Introduction to psQTL

psQTL runs a per-sample segregant analysis (PSA; also known as ISA or individual segregant analysis) to improve the statistical power of predicting QTLs relative to traditional BSA approaches. It offers three modules to streamline a PSA experiment, including:

It will prepare your data which includes predicting small variants (SNPs and indels) and larger deleted regions (CNVs) with psQTL_prep.py.
It will process your data to statistically variants that segregate between two populations with psQTL_proc.py.
It will plot and report your results to allow for interrogation and understanding of the likely QTL(s) and what genes may be associated with the QTL using psQTL_post.py.

What to find in this Wiki

Refer to the Installing psQTL page for a detailed run-through of psQTL's installation.

Refer to the Prerequisites page for links to the software and packages that psQTL relies upon.

Refer to the Using psQTL page for a detailed overview of each psQTL function. This page breaks down into subpages for each of the three parts of the psQTL pipeline ordered from psQTL_prep.py, to psQTL_proc.py, and finishing with psQTL_post.py

Refer to the Interpreting results page for an overview on how to interpret the plots that psQTL generates with examples.

Refer to the Example analysis pipeline to see a mock analysis and how the different options of psQTL can be used to identify results.

Refer to the About segregation statistics page for information on the statistics that psQTL uses for prediction QTLs.

Refer to the Rerunning parts of psQTL page for help with situations where you want to change parameters or files in an existing analysis folder.

Refer to the FAQs page for answers to previously asked questions.

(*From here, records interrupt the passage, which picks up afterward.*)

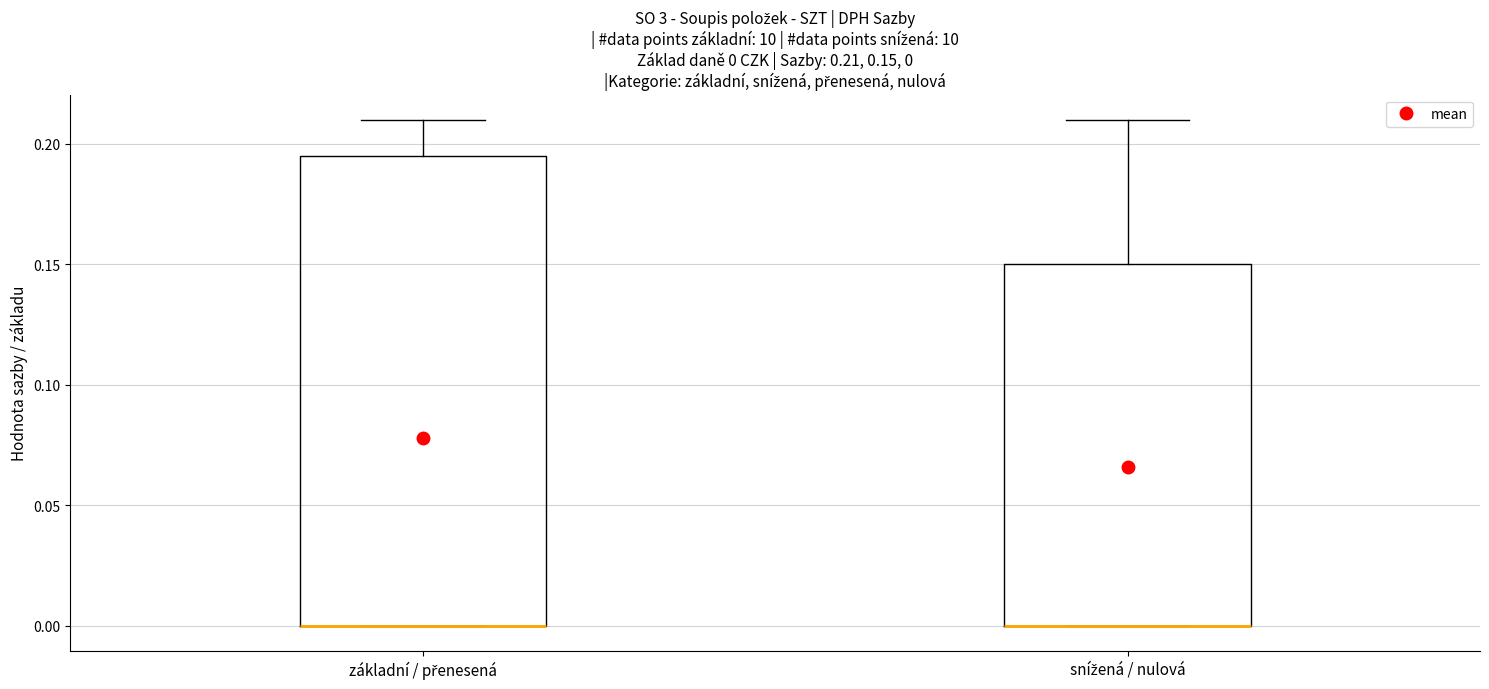

Which box is the tallest, from its lower edge to its upper edge?

základní / přenesená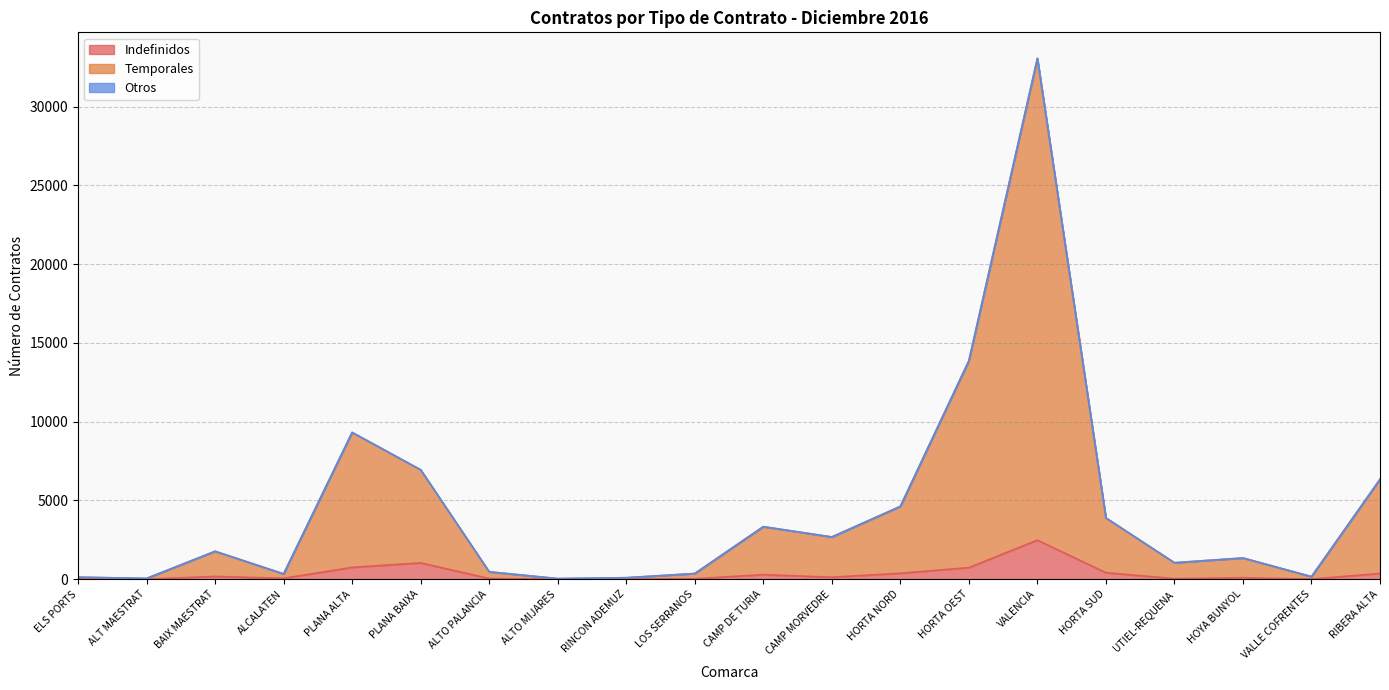

The Temporales series shows 239 at ALTO PALANCIA. True or false?

False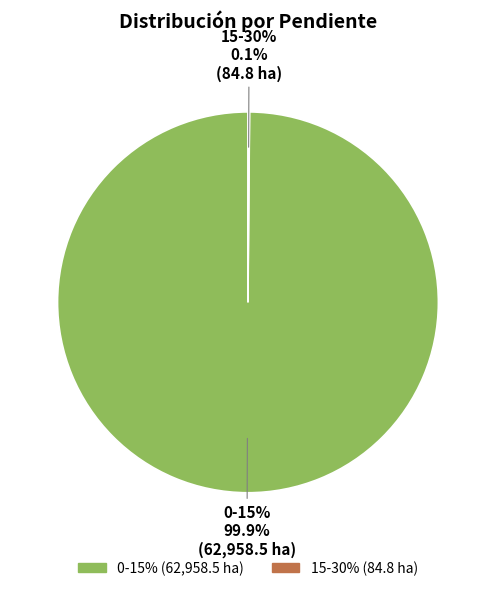

To the nearest percent, what is the average slice percentage?

50%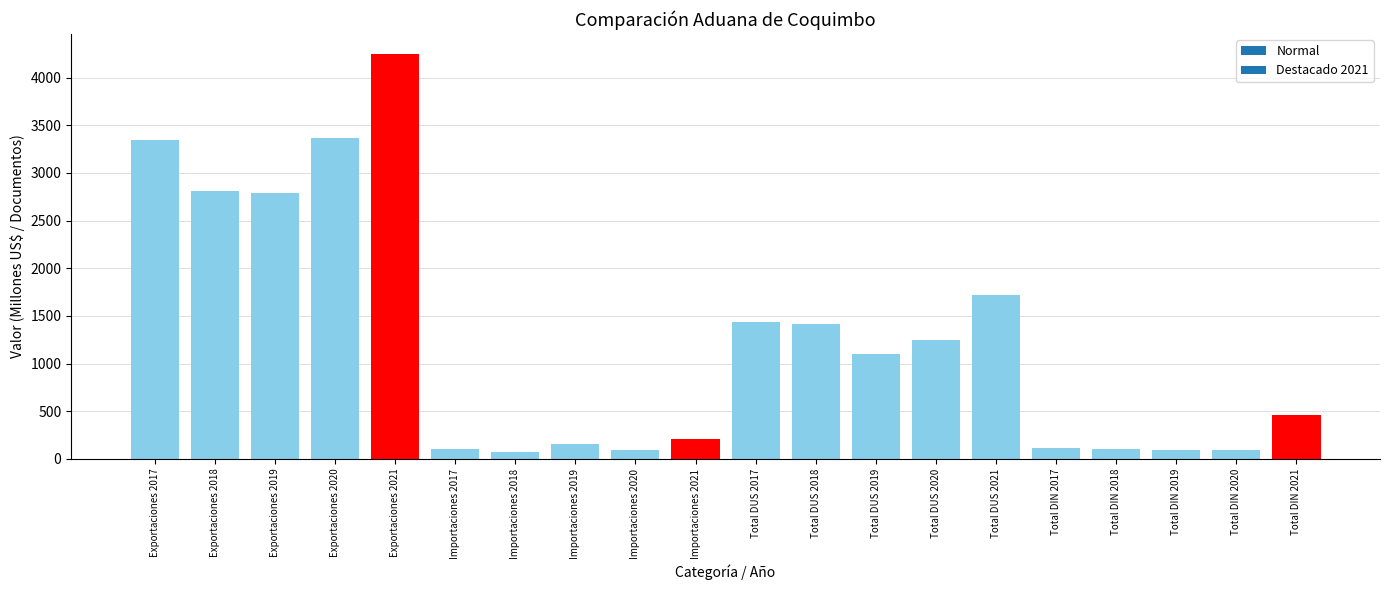

What is the label of the 17th bar from the left?

Total DIN 2018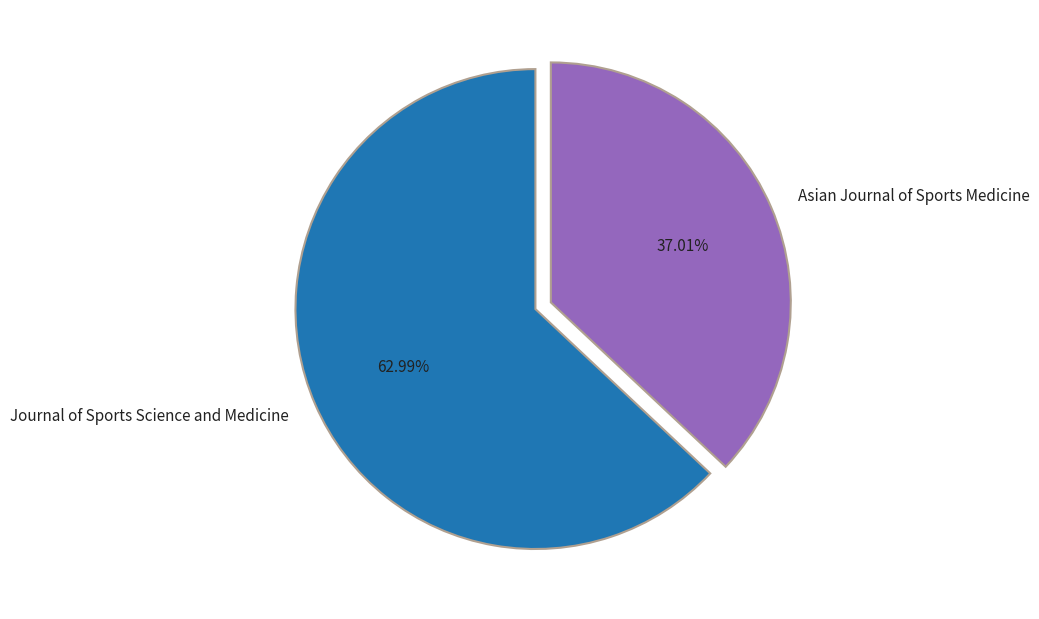

To the nearest percent, what percentage of the pie is Asian Journal of Sports Medicine?

37%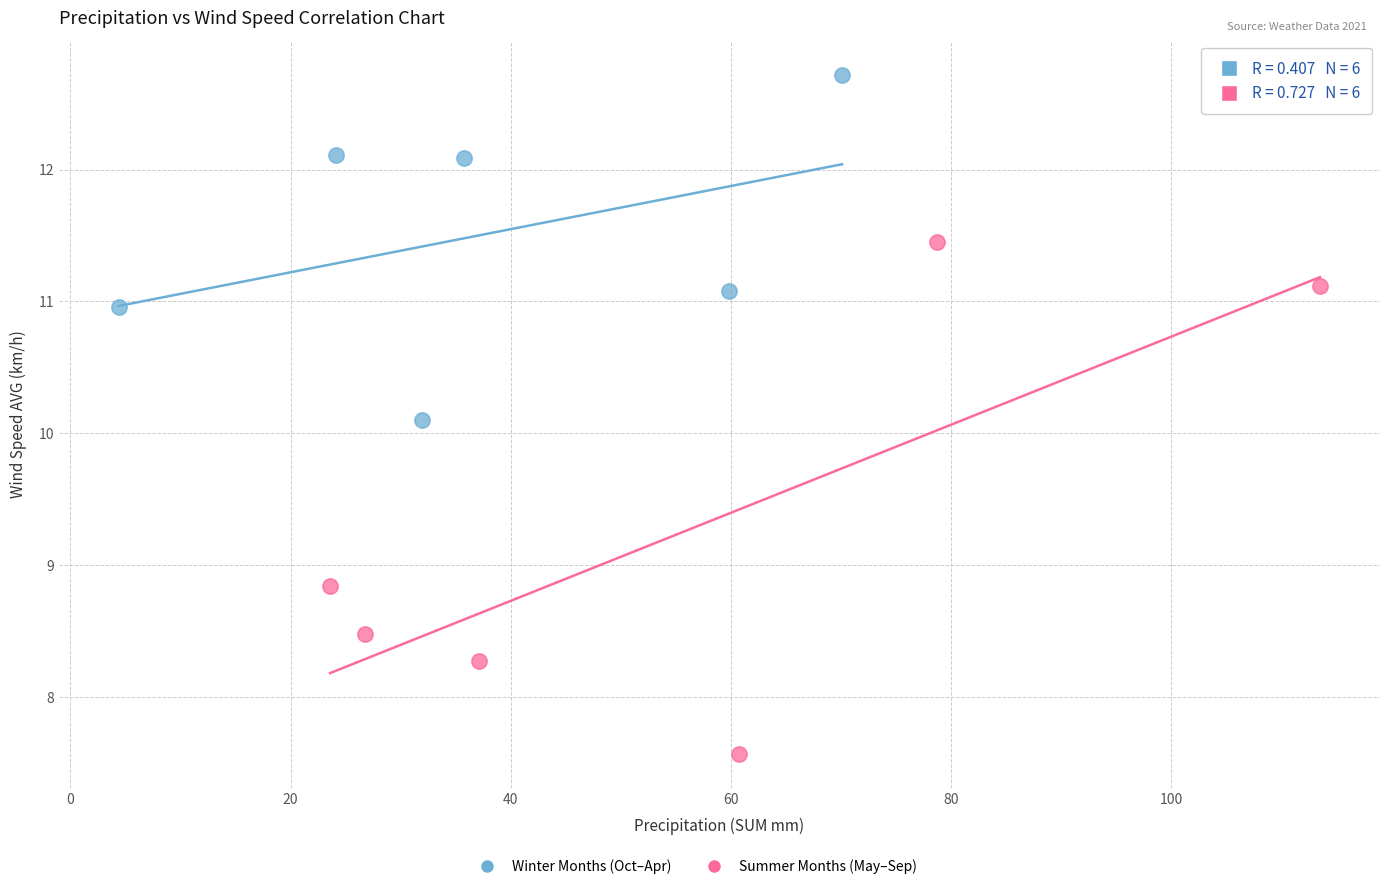

Which series has the largest Y range (max minus min)?

Summer Months (May–Sep)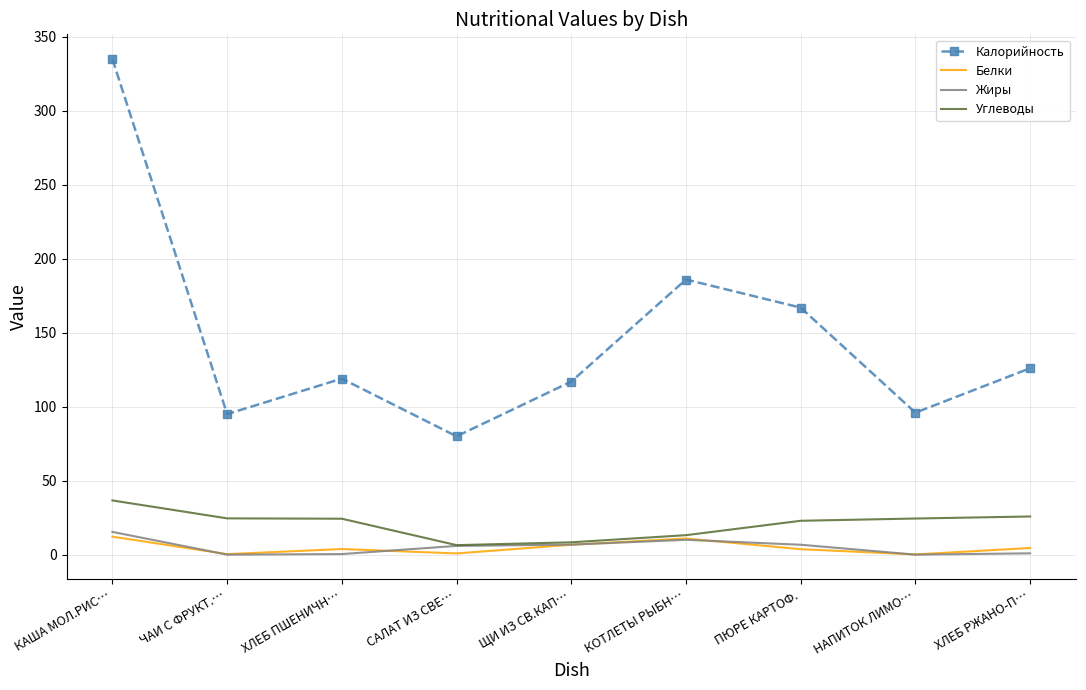

At which label does Белки first exceed 3?

КАША МОЛ.РИС…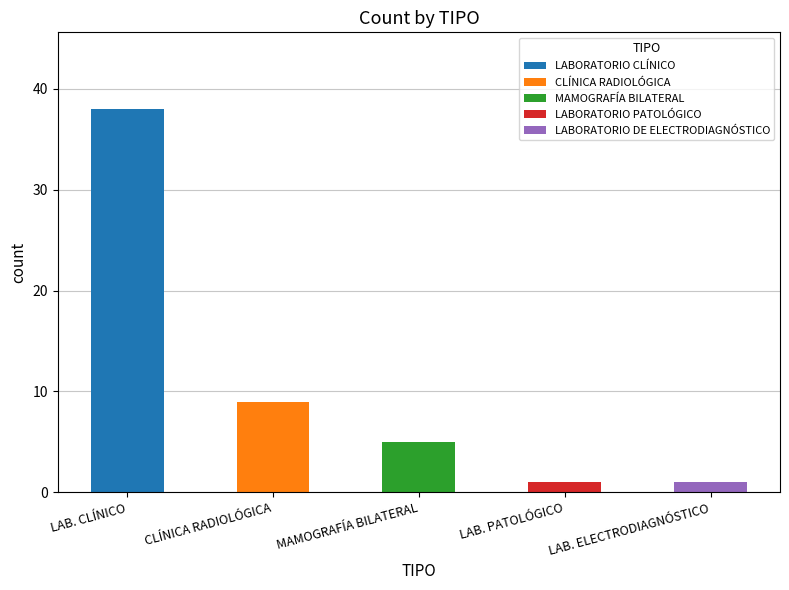

The chart shows a value of 9 at CLÍNICA RADIOLÓGICA. True or false?

True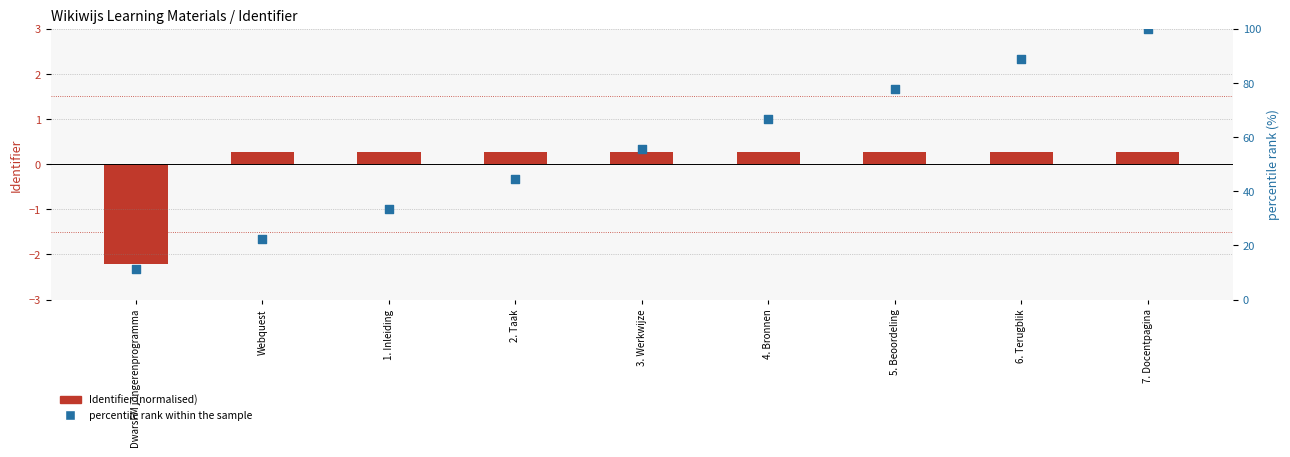

Which series reaches the maximum Y coordinate?

percentile rank within the sample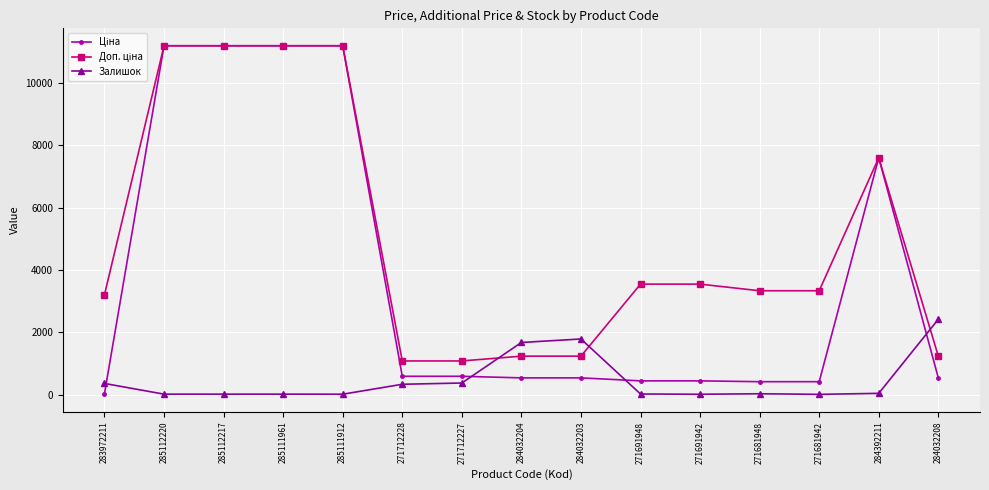

Does the chart have visible grid lines?

Yes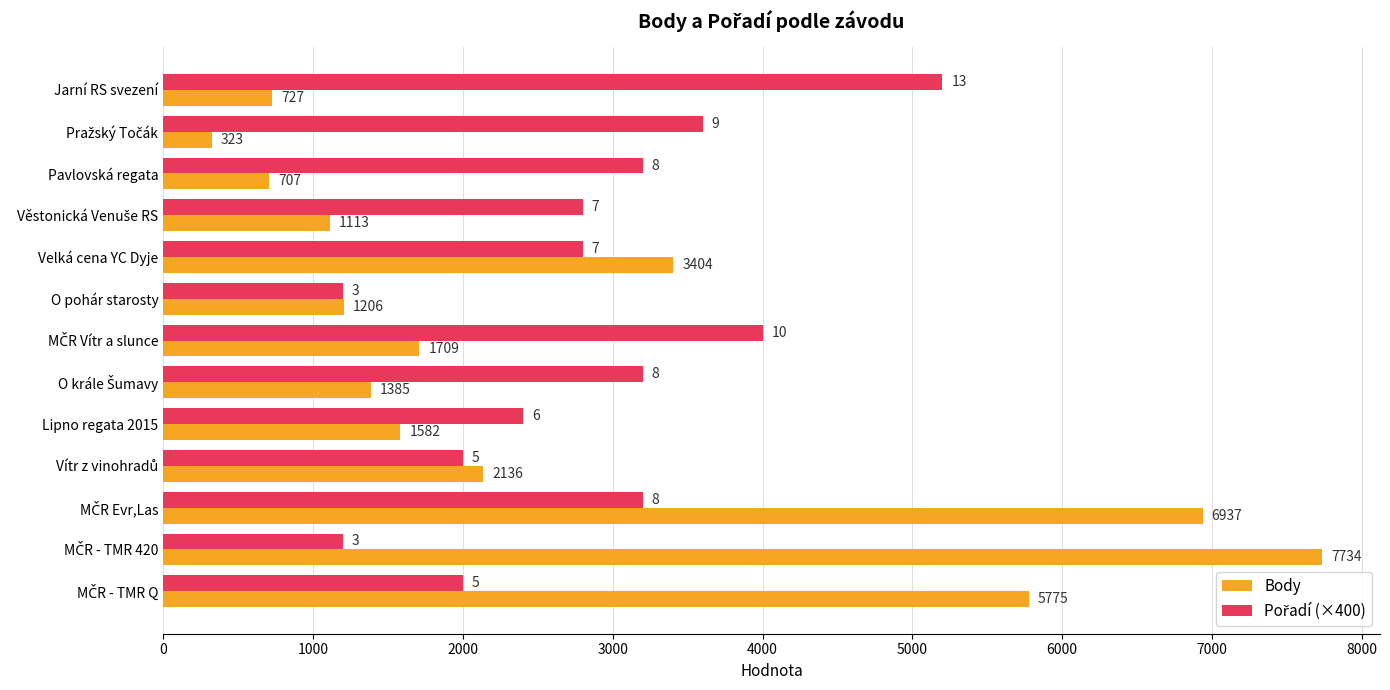

What is the total value across all series at Pavlovská regata?

3907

Planned features implementation

Several features are half-implemented or are planned for future implementation. These include:

Automatic assignment of samples to groups to optimise segregation statistics
1. This may be useful to identify potential phenotyping error, or discover latent QTLs in existing sequenced populations where the segregating trait was never phenotyped

The author is also open to suggestions for features which may be useful. Feel free to open issues in this repository to provide such suggestions, although keep in mind that there is no guarantee any suggestion will be acted upon especially if it would be time consuming.